▶ [Problems and tasks]
- 1) Translate into Spanish the following sentence from the forum thread on old air pistols: "If nothing else pops up I have a .177 pistol @ £30 including post if you want."
- 2) Extend the forum thread on old air pistols, beginning at the point where it stops.

▶ [Given passage]
◇ ◇ ◇

# old air pistol



## saxon46 (Mar 7, 2013)

as above...looking for an old air pistol,an old webley or something,or if anyone knows where I could source one,just for a bit of target shooting in the back garden with my boy

any pointers appreciated

thanks


----------



## vinn (Jun 14, 2015)

the new air pistols are quite an improvment over the old webleys and crossman. i bought one [ made in japan for crossman]. the CO2 cartridge wiil last a week. it is an amazing improvment, they are listed in the net.


----------



## Faze (Mar 1, 2013)

saxon46 said:


> as above...looking for an old air pistol,an old webley or something,or if anyone knows where I could source one,just for a bit of target shooting in the back garden with my boy
> 
> any pointers appreciated
> 
> thanks


 There are a few shooter on here.

If nothing else pops up I have a .177 pistol @ £30 including post if you want.


----------



## Iceblue (Sep 4, 2013)

I have a old push down and fire gat gun if interested


----------



## saxon46 (Mar 7, 2013)

◇ ◇ ◇

▶ [Dataset extract]
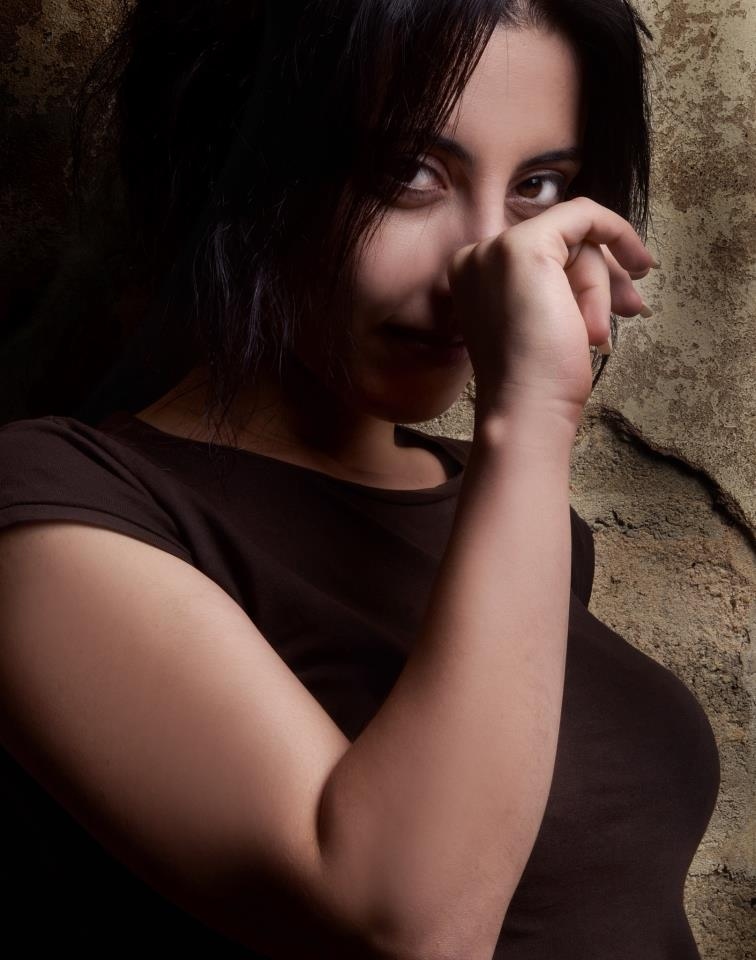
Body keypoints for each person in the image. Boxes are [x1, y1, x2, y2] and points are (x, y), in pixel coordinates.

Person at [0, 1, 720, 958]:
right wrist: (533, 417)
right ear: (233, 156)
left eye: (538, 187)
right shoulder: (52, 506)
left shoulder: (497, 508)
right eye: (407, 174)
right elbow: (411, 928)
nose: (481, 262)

◇ ◇ ◇

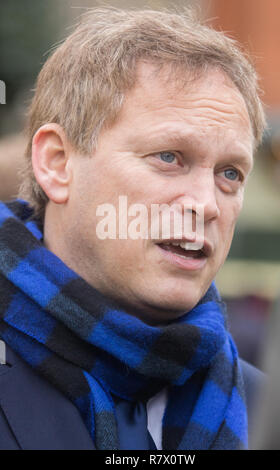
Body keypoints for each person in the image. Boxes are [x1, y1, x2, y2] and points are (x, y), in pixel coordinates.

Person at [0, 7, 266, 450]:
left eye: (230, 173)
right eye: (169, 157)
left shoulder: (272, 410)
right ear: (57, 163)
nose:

◇ ◇ ◇

▶ [Expected results]
- 1) Si no aparece nada más, tengo una pistola del calibre .177 por 30 £, envío incluido, si la quieres.

- 2)
I'm new to all this,not had an airgun since the late 70's early 80's.....don't really want a co2 gun,don't wanna be buying co2 bottles (tightwad...lo),just remember plinking away with the old webleys,

if there are a few shooters on here an education would be most welcome,

thanks


----------



## Bob Sheruncle (Aug 28, 2013)

Blackpool air rifles are good to deal with. Here's their current second hand selection.

You will have to have any purchase delivered to your local firearm dealer though, unless you collect in person.

http://www.airgunbuyer.com/Showproducts.asp?cat=Secondhand&SubCat=Secondhand Pistols


----------



## Bob Sheruncle (Aug 28, 2013)

Alternatively, the top one in this list from SMK should be readily available from a local gun shop. I have one of these somewhere. It's not powerful, but good fun.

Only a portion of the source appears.